By Ben Pollard
Paul Dimattina played 131 games with Footscray (later the Western Bulldogs) as a midfielder between 1995 and 2003. He now coaches at the St Kilda City JFC and has shared some of his tips for younger juniors aspiring to become AFL footballers.
The most valuable advice he received as a junior:
Just to enjoy the game and practise as much as you can.
I was pretty lucky – from a young age, I was dedicated and disciplined, and enjoyed the game. In my head, I thought I was always going to be an AFL footballer and I did everything I could to make sure I achieved that goal.
The most common messages he has for his players:
The biggest key factor is that they enjoy what they’re doing.
I try as much as I can to keep things upbeat and positive, and just ensure that they want to be playing football and training, and it’s not a chore or a drag for them. I make sure that’s my duty.
(Also,) playing as a team – making sure they share the ball around and they don’t just kick it to their mates.

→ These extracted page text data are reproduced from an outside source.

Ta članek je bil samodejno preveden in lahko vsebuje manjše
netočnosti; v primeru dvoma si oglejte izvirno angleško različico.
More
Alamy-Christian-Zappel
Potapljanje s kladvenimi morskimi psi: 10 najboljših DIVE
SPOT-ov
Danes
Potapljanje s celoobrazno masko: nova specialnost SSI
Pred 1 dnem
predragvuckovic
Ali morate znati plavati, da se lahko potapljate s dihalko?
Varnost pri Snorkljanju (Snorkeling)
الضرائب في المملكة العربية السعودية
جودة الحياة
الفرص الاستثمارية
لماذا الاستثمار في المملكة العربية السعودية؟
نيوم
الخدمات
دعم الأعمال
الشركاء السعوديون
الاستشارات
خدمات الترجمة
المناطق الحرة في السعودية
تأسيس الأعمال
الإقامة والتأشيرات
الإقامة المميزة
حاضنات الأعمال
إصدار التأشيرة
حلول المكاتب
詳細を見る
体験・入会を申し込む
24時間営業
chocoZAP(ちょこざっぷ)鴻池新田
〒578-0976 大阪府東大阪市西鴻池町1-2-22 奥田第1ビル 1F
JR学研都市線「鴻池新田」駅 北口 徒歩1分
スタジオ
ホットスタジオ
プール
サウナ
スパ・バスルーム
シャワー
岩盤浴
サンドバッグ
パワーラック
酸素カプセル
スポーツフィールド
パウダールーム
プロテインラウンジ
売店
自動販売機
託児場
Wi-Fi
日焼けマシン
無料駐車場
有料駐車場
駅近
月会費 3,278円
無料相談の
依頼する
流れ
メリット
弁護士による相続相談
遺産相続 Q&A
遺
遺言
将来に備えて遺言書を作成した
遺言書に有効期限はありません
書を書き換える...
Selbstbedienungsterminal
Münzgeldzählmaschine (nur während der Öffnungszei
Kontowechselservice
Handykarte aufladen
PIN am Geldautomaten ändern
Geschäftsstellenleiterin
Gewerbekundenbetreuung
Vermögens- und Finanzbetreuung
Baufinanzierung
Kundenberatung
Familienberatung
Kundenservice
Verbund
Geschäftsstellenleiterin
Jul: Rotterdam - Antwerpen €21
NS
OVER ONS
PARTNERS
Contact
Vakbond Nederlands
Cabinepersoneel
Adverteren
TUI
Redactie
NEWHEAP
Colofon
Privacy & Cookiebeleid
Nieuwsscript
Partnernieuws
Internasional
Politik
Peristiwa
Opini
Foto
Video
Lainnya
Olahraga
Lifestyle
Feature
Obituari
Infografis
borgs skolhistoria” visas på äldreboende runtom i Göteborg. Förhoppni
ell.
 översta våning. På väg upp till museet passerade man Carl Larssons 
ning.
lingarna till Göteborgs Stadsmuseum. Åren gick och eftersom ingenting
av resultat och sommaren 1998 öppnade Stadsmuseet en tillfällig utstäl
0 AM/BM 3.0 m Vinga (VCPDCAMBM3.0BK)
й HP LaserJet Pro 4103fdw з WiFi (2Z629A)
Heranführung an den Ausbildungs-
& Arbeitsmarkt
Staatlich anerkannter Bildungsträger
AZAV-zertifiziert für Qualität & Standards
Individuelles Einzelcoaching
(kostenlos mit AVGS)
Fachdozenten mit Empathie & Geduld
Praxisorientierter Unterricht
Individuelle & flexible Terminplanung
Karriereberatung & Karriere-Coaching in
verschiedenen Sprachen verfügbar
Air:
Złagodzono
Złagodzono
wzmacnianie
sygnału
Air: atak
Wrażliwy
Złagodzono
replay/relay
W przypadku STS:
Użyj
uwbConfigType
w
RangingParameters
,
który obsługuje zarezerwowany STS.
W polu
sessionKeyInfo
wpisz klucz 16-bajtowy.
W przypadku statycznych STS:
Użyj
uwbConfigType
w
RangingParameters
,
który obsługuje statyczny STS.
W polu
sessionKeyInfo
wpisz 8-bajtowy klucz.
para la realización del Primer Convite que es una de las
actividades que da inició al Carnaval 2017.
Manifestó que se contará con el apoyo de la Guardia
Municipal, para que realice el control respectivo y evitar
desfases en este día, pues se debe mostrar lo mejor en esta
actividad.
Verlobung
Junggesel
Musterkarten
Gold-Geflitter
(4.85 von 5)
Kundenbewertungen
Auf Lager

What he looks for in potential future AFL players:
There are some juniors that are naturally more talented, but you can really tell the ones who are striving to improve their game all the time. They’re the ones who are having an extra kick after training, having an extra kick before training, practising their goalkicking from all angles and always have a ball in their hands.
What he thinks younger juniors aspiring to become AFL players should be working on:
I’m always at them to make sure they practise (skills) on both sides of their body.

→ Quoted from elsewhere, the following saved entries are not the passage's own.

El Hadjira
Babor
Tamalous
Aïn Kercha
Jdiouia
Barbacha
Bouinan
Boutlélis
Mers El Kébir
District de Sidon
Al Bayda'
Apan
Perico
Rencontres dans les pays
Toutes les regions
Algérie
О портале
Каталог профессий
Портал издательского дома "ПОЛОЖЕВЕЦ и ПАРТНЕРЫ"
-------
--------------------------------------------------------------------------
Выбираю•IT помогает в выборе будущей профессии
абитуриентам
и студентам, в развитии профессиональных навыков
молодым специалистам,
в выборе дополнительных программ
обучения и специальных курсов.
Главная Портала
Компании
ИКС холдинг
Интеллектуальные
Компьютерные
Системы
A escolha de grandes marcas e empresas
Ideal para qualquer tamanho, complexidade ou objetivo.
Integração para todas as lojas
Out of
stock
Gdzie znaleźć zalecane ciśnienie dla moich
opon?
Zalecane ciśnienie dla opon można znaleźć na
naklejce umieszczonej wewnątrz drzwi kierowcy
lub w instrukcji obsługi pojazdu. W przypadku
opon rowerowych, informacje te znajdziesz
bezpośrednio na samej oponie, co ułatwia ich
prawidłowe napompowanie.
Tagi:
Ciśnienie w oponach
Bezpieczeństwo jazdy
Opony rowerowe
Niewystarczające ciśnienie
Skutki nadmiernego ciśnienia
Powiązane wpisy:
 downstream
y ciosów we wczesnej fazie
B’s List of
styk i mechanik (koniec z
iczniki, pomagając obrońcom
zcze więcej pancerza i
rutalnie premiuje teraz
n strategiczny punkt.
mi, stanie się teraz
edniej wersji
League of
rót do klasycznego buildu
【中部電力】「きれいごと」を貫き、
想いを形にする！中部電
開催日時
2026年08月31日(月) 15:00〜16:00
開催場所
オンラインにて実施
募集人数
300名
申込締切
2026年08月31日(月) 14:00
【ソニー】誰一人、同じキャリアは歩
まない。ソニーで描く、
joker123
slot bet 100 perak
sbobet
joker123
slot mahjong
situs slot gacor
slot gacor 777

There are probably times when I’m harping on about their vision and awareness of where people are on the ground too.
I encourage them to watch as much AFL football as they can, just to see what the guys at the elite level are doing. They’re (the kids’) role models and they’ve got to see what (AFL players) are doing to know what to do to get to the highest level.
What he thinks younger juniors aspiring to become AFL players should be doing at training:
At this stage, all the fitness work I do with them is involved in drills.
With a few of the drills, I make sure there’s a running component in there, but a lot of it is always (about their) awareness – drills that have a little bit of pressure involved so you’re not just running along at half pace and kicking a ball to your mate. We try to do things at a reasonable speed and with a little bit of pressure on.